A number of people are trying to figure out why issues with manufacturing are increasing now.

FDA said through a spokesperson recently that it is "a complex problem that is largely the result of inelasticity of manufacturing capability, market forces causing reduced prices, and firms' inadequate investment in manufacturing quality."

A report issued last fall by the Assistant Secretary of Planning and Evaluation of the Department of Health and Human Services (HHS) said that shortages appear to be greatly due to an expansion in scope and volume of medications produced, because expanded capacity will take several years to build.

The expansion of products, contended the HHS report, is due to a rise in the overall volume of chemotherapy drugs used and to an unusually large number of drugs coming off patent and thus being available for the generics industry to produce.

The House committee report pointed out that the Medicare Modernization Act (MMA) has dramatically lowered the prices that Medicare pays for some generic injectables, motivating manufacturers to change the medications they produce.

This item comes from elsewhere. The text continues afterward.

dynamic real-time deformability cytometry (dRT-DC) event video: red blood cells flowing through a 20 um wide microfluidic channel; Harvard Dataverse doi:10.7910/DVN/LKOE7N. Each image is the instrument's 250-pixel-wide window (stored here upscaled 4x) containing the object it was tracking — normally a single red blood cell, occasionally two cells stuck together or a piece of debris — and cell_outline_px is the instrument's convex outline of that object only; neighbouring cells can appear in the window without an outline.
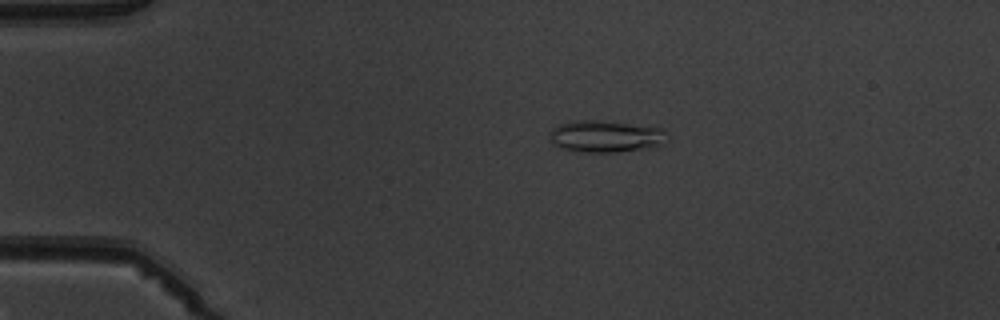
{"species": "common noctule bat (a hibernating species)", "species_latin": "Nyctalus noctula", "temperature_condition": "warm", "stored_images_in_passage": 7, "camera_frame_rate_fps": 3000, "um_per_image_px": 0.085, "animal": {"sex": "male", "body_mass_g": 19.5, "forearm_length_mm": 54.6}, "frame": {"image": 1, "passage_image": 4, "time_ms": 3.333, "image_size_px": [1000, 320], "cell_outline_px": [[664, 132], [660, 144], [652, 148], [620, 152], [580, 152], [560, 148], [552, 144], [548, 132], [556, 124], [568, 120], [604, 120], [664, 128]], "centroid_in_image_um": [51.37, 11.58], "position_along_channel_um": 33.6, "area_um2": 22.2}}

In addition, the report noted, group purchasing organizations (GPO) have emerged to help hospital and clinic networks buy drugs at lower prices. That results, it said, in markets that have only a few manufacturers making each product.

Largely because of reimbursement under MMA and the GPO contracting, the committee report said, "Individual generic injectable drugs are being produced by at most three companies."

Lower reimbursement and the switching of product lines may also result in some of the quality issues FDA said it is seeing in plants, several observers said.